Long-term use of these schemes could also create moral hazard risks. In the next significant downturn there may be pressure on governments to bring back these subsidy programs to be used again which stunts productivity growth.
In our view, unemployment rates in major developed countries are yet to peak. While the Australian employment figures have proved to be very resilient, we think the Australian unemployment rate is likely to increase after JobKeeper expires in March 2021, towards 7.5% (the same level reached in July). In Europe, numerous individual countries are extending wage schemes into 2021 (although eligibility may be tightened) but Europe’s second round of strict lockdowns is negative for employment growth, meaning that the labour market will remain weak for some time. US employment growth is slowing, and temporary job losses are turning permanent with jobless claims still very high which argues for more fiscal expenditure.

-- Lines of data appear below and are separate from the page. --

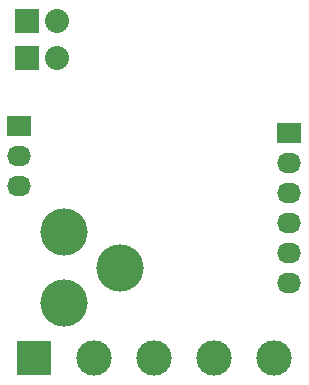
<source format=gbs>
G04 #@! TF.FileFunction,Soldermask,Bot*
%FSLAX46Y46*%
G04 Gerber Fmt 4.6, Leading zero omitted, Abs format (unit mm)*
G04 Created by KiCad (PCBNEW 0.201511091016+6303~30~ubuntu14.04.1-product) date Mon 09 Nov 2015 21:44:19 GMT*
%MOMM*%
G01*
G04 APERTURE LIST*
%ADD10C,0.100000*%
%ADD11R,3.000000X3.000000*%
%ADD12C,3.000000*%
%ADD13R,2.032000X1.727200*%
%ADD14O,2.032000X1.727200*%
%ADD15R,2.032000X2.032000*%
%ADD16O,2.032000X2.032000*%
%ADD17C,4.000000*%
G04 APERTURE END LIST*
D10*
D11*
X142240000Y-123190000D03*
D12*
X147320000Y-123190000D03*
X152400000Y-123190000D03*
X157480000Y-123190000D03*
X162560000Y-123190000D03*
D13*
X163830000Y-104140000D03*
D14*
X163830000Y-106680000D03*
X163830000Y-109220000D03*
X163830000Y-111760000D03*
X163830000Y-114300000D03*
X163830000Y-116840000D03*
D13*
X140970000Y-103505000D03*
D14*
X140970000Y-106045000D03*
X140970000Y-108585000D03*
D15*
X141605000Y-94615000D03*
D16*
X144145000Y-94615000D03*
D15*
X141605000Y-97790000D03*
D16*
X144145000Y-97790000D03*
D17*
X144780000Y-112544860D03*
X144780000Y-118544340D03*
X149479000Y-115544600D03*
M02*

</source>
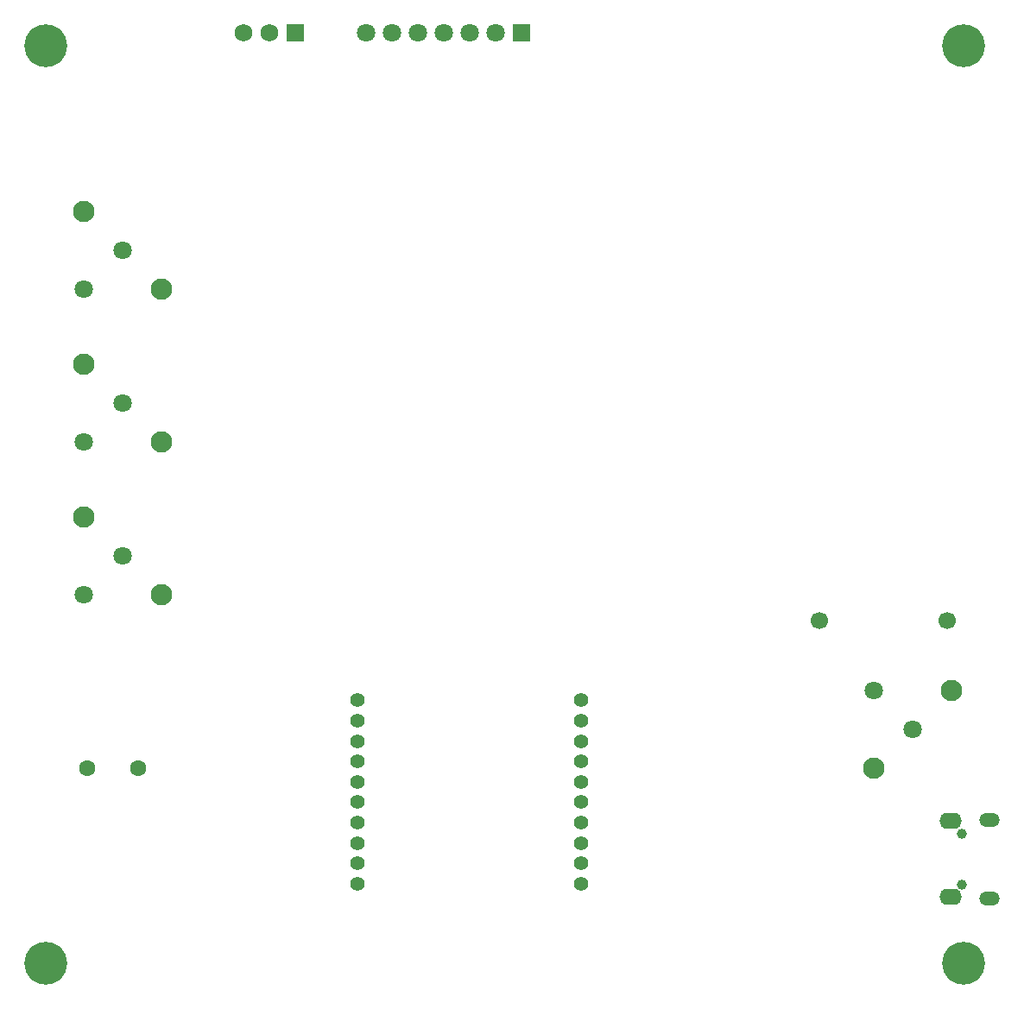
<source format=gbs>
G04 Layer_Color=16711935*
%FSLAX25Y25*%
%MOIN*%
G70*
G01*
G75*
%ADD40C,0.06299*%
%ADD46C,0.05512*%
%ADD85C,0.07087*%
%ADD86C,0.08268*%
%ADD87C,0.06693*%
%ADD88C,0.03937*%
%ADD89O,0.07874X0.05315*%
%ADD90O,0.08661X0.06299*%
%ADD91R,0.06890X0.06890*%
%ADD92C,0.06890*%
%ADD93R,0.07087X0.07087*%
%ADD94C,0.16535*%
D40*
X55343Y95000D02*
D03*
X35658D02*
D03*
D46*
X226500Y121370D02*
D03*
Y113496D02*
D03*
Y105622D02*
D03*
Y97748D02*
D03*
Y89874D02*
D03*
Y82000D02*
D03*
Y74126D02*
D03*
Y66252D02*
D03*
Y58378D02*
D03*
Y50504D02*
D03*
X139886D02*
D03*
Y58378D02*
D03*
Y66252D02*
D03*
Y74126D02*
D03*
Y82000D02*
D03*
Y89874D02*
D03*
Y97748D02*
D03*
Y105622D02*
D03*
Y113496D02*
D03*
Y121370D02*
D03*
D85*
X49213Y236221D02*
D03*
X34213Y221220D02*
D03*
X49213Y177165D02*
D03*
X34213Y162165D02*
D03*
X354331Y110236D02*
D03*
X339331Y125236D02*
D03*
X49213Y295276D02*
D03*
X34213Y280276D02*
D03*
X143500Y379000D02*
D03*
X153500D02*
D03*
X163500D02*
D03*
X173500D02*
D03*
X183500D02*
D03*
X193500D02*
D03*
D86*
X64213Y221220D02*
D03*
X34213Y251220D02*
D03*
X64213Y162165D02*
D03*
X34213Y192165D02*
D03*
X339331Y95236D02*
D03*
X369331Y125236D02*
D03*
X64213Y280276D02*
D03*
X34213Y310276D02*
D03*
D87*
X367606Y152012D02*
D03*
X318394D02*
D03*
D88*
X373331Y69842D02*
D03*
Y50157D02*
D03*
D89*
X383961Y44744D02*
D03*
Y75256D02*
D03*
D90*
X369000Y45335D02*
D03*
Y74665D02*
D03*
D91*
X116000Y379000D02*
D03*
D92*
X106000D02*
D03*
X96000D02*
D03*
D93*
X203500D02*
D03*
D94*
X19685Y19685D02*
D03*
X374016D02*
D03*
Y374016D02*
D03*
X19685D02*
D03*
M02*

</source>
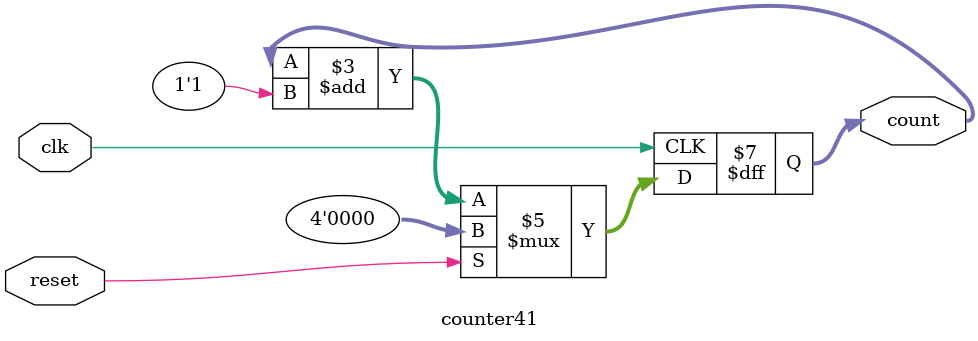
<source format=v>
`timescale 1ns / 1ps
module counter41(
	 input clk,
	 input reset,
	 output [3:0] count
	 );

reg [3:0] count;

always @ (posedge(clk))
begin
if (reset == 1'b1)
	count <= 4'b0000;
else
	count <= count + 1'b1;
end
endmodule

</source>
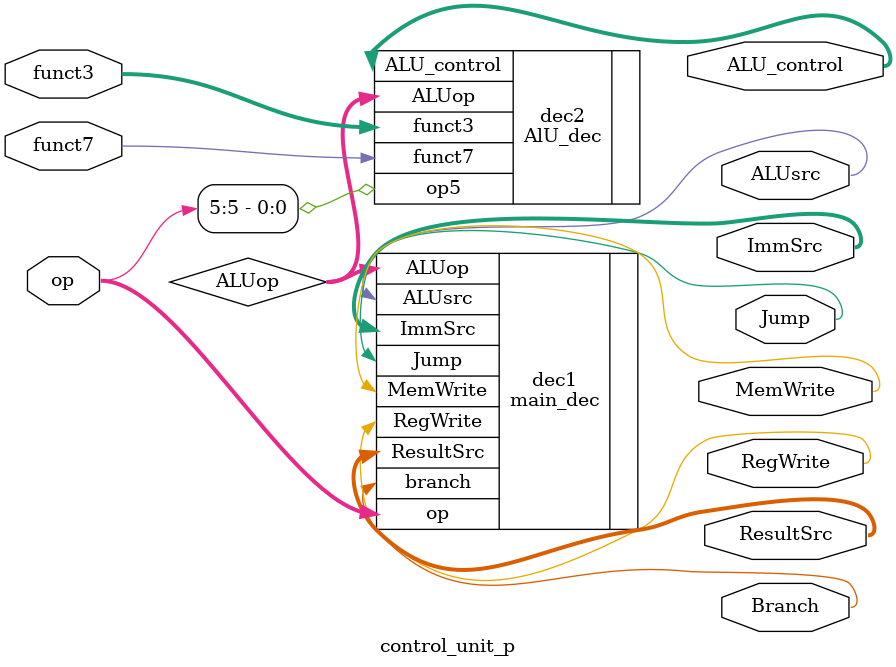
<source format=v>
/* Author: Mohamed Haytham */

`timescale 1ns / 1ps

module control_unit_p(
     input [6:0]op,
     input [2:0]funct3,
     input funct7,
     output [1:0]ResultSrc,
     output MemWrite,
     output ALUsrc,
     output [1:0]ImmSrc,
     output RegWrite,
     output Branch, Jump,
     output [2:0]ALU_control
     );     
     wire [1:0]ALUop;
    
     main_dec dec1(.op(op),.branch(Branch),.ResultSrc(ResultSrc),.MemWrite(MemWrite),
     .ALUsrc(ALUsrc),.ImmSrc(ImmSrc),.RegWrite(RegWrite),.ALUop(ALUop),.Jump(Jump));
    
     AlU_dec dec2(.ALUop(ALUop),.funct3(funct3),
     .funct7(funct7),.op5(op[5]),.ALU_control(ALU_control));
    

endmodule 
</source>
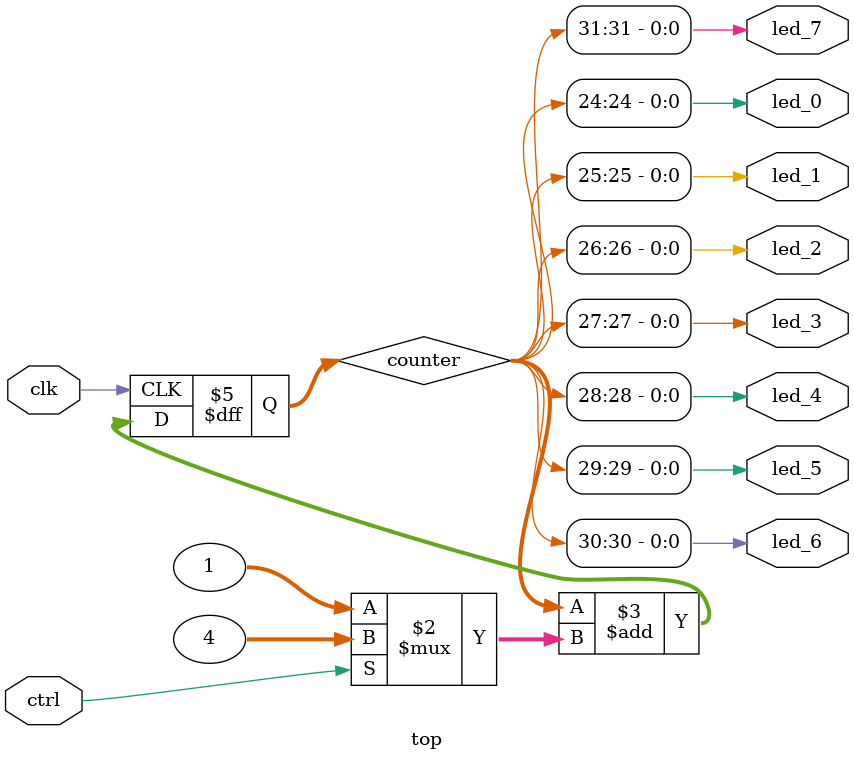
<source format=v>
module top(clk, ctrl, led_7, led_6, led_5, led_4, led_3, led_2, led_1, led_0);

input clk, ctrl;
output led_7, led_6, led_5, led_4;
output led_3, led_2, led_1, led_0;

reg [31:0] counter;

always @(posedge clk)
	counter <= counter + (ctrl ? 4 : 1);

assign {led_7, led_6, led_5, led_4, led_3, led_2, led_1, led_0} = counter >> 24;

endmodule

</source>
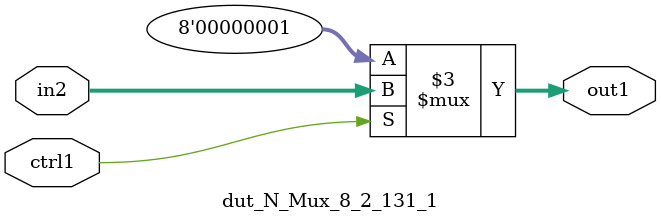
<source format=v>

`timescale 1ps / 1ps


module dut_N_Mux_8_2_131_1( in2, ctrl1, out1 );

    input [7:0] in2;
    input ctrl1;
    output [7:0] out1;
    reg [7:0] out1;

    
    // rtl_process:dut_N_Mux_8_2_131_1/dut_N_Mux_8_2_131_1_thread_1
    always @*
      begin : dut_N_Mux_8_2_131_1_thread_1
        case (ctrl1) 
          1'b1: 
            begin
              out1 = in2;
            end
          default: 
            begin
              out1 = 8'd001;
            end
        endcase
      end

endmodule



</source>
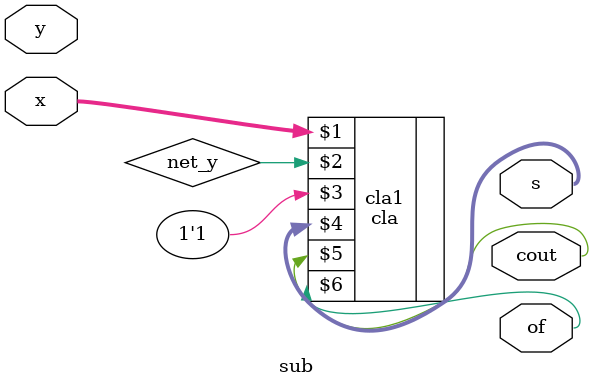
<source format=v>
module sub(x, y, s, cout, of);
	input [31:0] x, y;
	wire [31:0] neg_y;
	output [31:0] s;
	output cout, of;
	
	// convert all bits of y 0 to 1, 1 to 0
	genvar i;
	generate
			for (i=0; i<=31; i=i+1)
			begin: ones_comp_loop
					not not0(neg_y[i], y[i]);
			end
	endgenerate
	
	cla cla1(x, net_y, 1'b1, s, cout, of);
endmodule

</source>
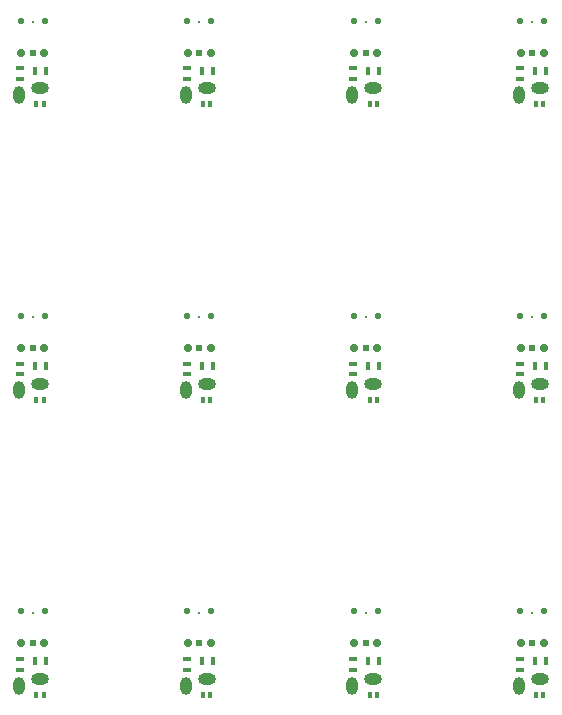
<source format=gbr>
%TF.GenerationSoftware,Altium Limited,Altium Designer,22.0.2 (36)*%
G04 Layer_Color=255*
%FSLAX26Y26*%
%MOIN*%
%TF.SameCoordinates,7C2B3453-B62B-4687-BB94-77A5B7653B1A*%
%TF.FilePolarity,Positive*%
%TF.FileFunction,Pads,Top*%
%TF.Part,CustomerPanel*%
G01*
G75*
%TA.AperFunction,SMDPad,CuDef*%
%ADD11R,0.015748X0.019685*%
%ADD12R,0.026575X0.017716*%
%ADD13R,0.017716X0.026575*%
%ADD14C,0.022047*%
%ADD15C,0.007874*%
%ADD16C,0.028346*%
%ADD17C,0.024016*%
%ADD18O,0.059055X0.039370*%
%ADD19O,0.039370X0.059055*%
%TA.AperFunction,WasherPad*%
%ADD21C,0.003937*%
D11*
X-826496Y-1108583D02*
D03*
X-802874D02*
D03*
X-271181D02*
D03*
X-247559D02*
D03*
X284134D02*
D03*
X307756D02*
D03*
X839449D02*
D03*
X863071D02*
D03*
X-826496Y-124331D02*
D03*
X-802874D02*
D03*
X-271181D02*
D03*
X-247559D02*
D03*
X284134D02*
D03*
X307756D02*
D03*
X839449D02*
D03*
X863071D02*
D03*
X-826496Y859921D02*
D03*
X-802874D02*
D03*
X-271181D02*
D03*
X-247559D02*
D03*
X284134D02*
D03*
X307756D02*
D03*
X839449D02*
D03*
X863071D02*
D03*
D12*
X-880630Y-1024429D02*
D03*
Y-988012D02*
D03*
X-325315Y-1024429D02*
D03*
Y-988012D02*
D03*
X230000Y-1024429D02*
D03*
Y-988012D02*
D03*
X785315Y-1024429D02*
D03*
Y-988012D02*
D03*
X-880630Y-40177D02*
D03*
Y-3760D02*
D03*
X-325315Y-40177D02*
D03*
Y-3760D02*
D03*
X230000Y-40177D02*
D03*
Y-3760D02*
D03*
X785315Y-40177D02*
D03*
Y-3760D02*
D03*
X-880630Y944075D02*
D03*
Y980492D02*
D03*
X-325315Y944075D02*
D03*
Y980492D02*
D03*
X230000Y944075D02*
D03*
Y980492D02*
D03*
X785315Y944075D02*
D03*
Y980492D02*
D03*
D13*
X-794016Y-996378D02*
D03*
X-830433D02*
D03*
X-238701D02*
D03*
X-275118D02*
D03*
X316614D02*
D03*
X280197D02*
D03*
X871929D02*
D03*
X835512D02*
D03*
X-794016Y-12126D02*
D03*
X-830433D02*
D03*
X-238701D02*
D03*
X-275118D02*
D03*
X316614D02*
D03*
X280197D02*
D03*
X871929D02*
D03*
X835512D02*
D03*
X-794016Y972126D02*
D03*
X-830433D02*
D03*
X-238701D02*
D03*
X-275118D02*
D03*
X316614D02*
D03*
X280197D02*
D03*
X871929D02*
D03*
X835512D02*
D03*
D14*
X-879094Y-828779D02*
D03*
X-799173D02*
D03*
X-323779D02*
D03*
X-243858D02*
D03*
X231536D02*
D03*
X311457D02*
D03*
X786851D02*
D03*
X866772D02*
D03*
X-879094Y155472D02*
D03*
X-799173D02*
D03*
X-323779D02*
D03*
X-243858D02*
D03*
X231536D02*
D03*
X311457D02*
D03*
X786851D02*
D03*
X866772D02*
D03*
X-879094Y1139725D02*
D03*
X-799173D02*
D03*
X-323779D02*
D03*
X-243858D02*
D03*
X231536D02*
D03*
X311457D02*
D03*
X786851D02*
D03*
X866772D02*
D03*
D15*
X-839134Y-833583D02*
D03*
X-283819D02*
D03*
X271496D02*
D03*
X826811D02*
D03*
X-839134Y150669D02*
D03*
X-283819D02*
D03*
X271496D02*
D03*
X826811D02*
D03*
X-839134Y1134921D02*
D03*
X-283819D02*
D03*
X271496D02*
D03*
X826811D02*
D03*
D16*
X-877323Y-936654D02*
D03*
X-801338D02*
D03*
X-322008D02*
D03*
X-246024D02*
D03*
X233307D02*
D03*
X309291D02*
D03*
X788622D02*
D03*
X864606D02*
D03*
X-877323Y47599D02*
D03*
X-801338D02*
D03*
X-322008D02*
D03*
X-246024D02*
D03*
X233307D02*
D03*
X309291D02*
D03*
X788622D02*
D03*
X864606D02*
D03*
X-877323Y1031851D02*
D03*
X-801338D02*
D03*
X-322008D02*
D03*
X-246024D02*
D03*
X233307D02*
D03*
X309291D02*
D03*
X788622D02*
D03*
X864606D02*
D03*
D17*
X-839134Y-936654D02*
D03*
X-283819D02*
D03*
X271496D02*
D03*
X826811D02*
D03*
X-839134Y47599D02*
D03*
X-283819D02*
D03*
X271496D02*
D03*
X826811D02*
D03*
X-839134Y1031851D02*
D03*
X-283819D02*
D03*
X271496D02*
D03*
X826811D02*
D03*
D18*
X-814685Y-1054449D02*
D03*
X-259370D02*
D03*
X295945D02*
D03*
X851260D02*
D03*
X-814685Y-70197D02*
D03*
X-259370D02*
D03*
X295945D02*
D03*
X851260D02*
D03*
X-814685Y914055D02*
D03*
X-259370D02*
D03*
X295945D02*
D03*
X851260D02*
D03*
D19*
X-883583Y-1077086D02*
D03*
X-328268D02*
D03*
X227047D02*
D03*
X782362D02*
D03*
X-883583Y-92835D02*
D03*
X-328268D02*
D03*
X227047D02*
D03*
X782362D02*
D03*
X-883583Y891418D02*
D03*
X-328268D02*
D03*
X227047D02*
D03*
X782362D02*
D03*
D21*
X-839291Y-853661D02*
D03*
X-283976D02*
D03*
X271339D02*
D03*
X826654D02*
D03*
X-839291Y130591D02*
D03*
X-283976D02*
D03*
X271339D02*
D03*
X826654D02*
D03*
X-839291Y1114843D02*
D03*
X-283976D02*
D03*
X271339D02*
D03*
X826654D02*
D03*
%TF.MD5,7026757fbff21076f2f7935d8b70dca6*%
M02*

</source>
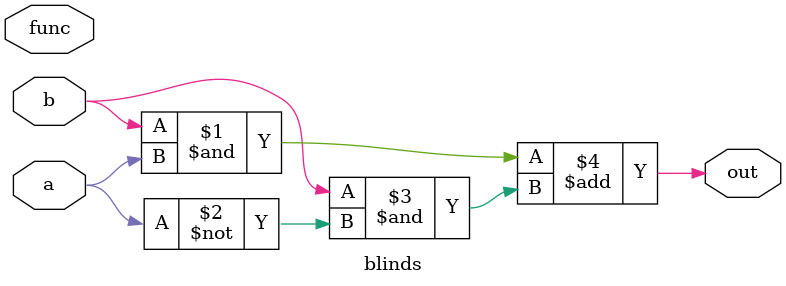
<source format=v>

`timescale 1ns / 100ps

module blinds(
    input a,
    input b,
    input [3:0] func,
    output out
    );
    
    wire out;
         
      //Todo: add you logic here
    assign out = (b & a) + (b & ~a)  ;

endmodule

</source>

There is still a long way to go to get labour markets back to their pre-COVID shape. In the US, around 55% of jobs lost due to COVID-19 have been regained while Australia is doing better relative to the US and Europe with around 75% of jobs lost due to COVID-19 now regained. Sharemarkets tend to be forward-looking and have already priced in the COVID-19 shock to the economy and to the labour market, now rallying on better vaccine hopes, low interest rates and hopes for further US fiscal spending. However, an unexpected withdrawal of government wage scheme support and further increases in the headline unemployment rate is still a risk for economic growth and therefore sharemarkets in the medium-term.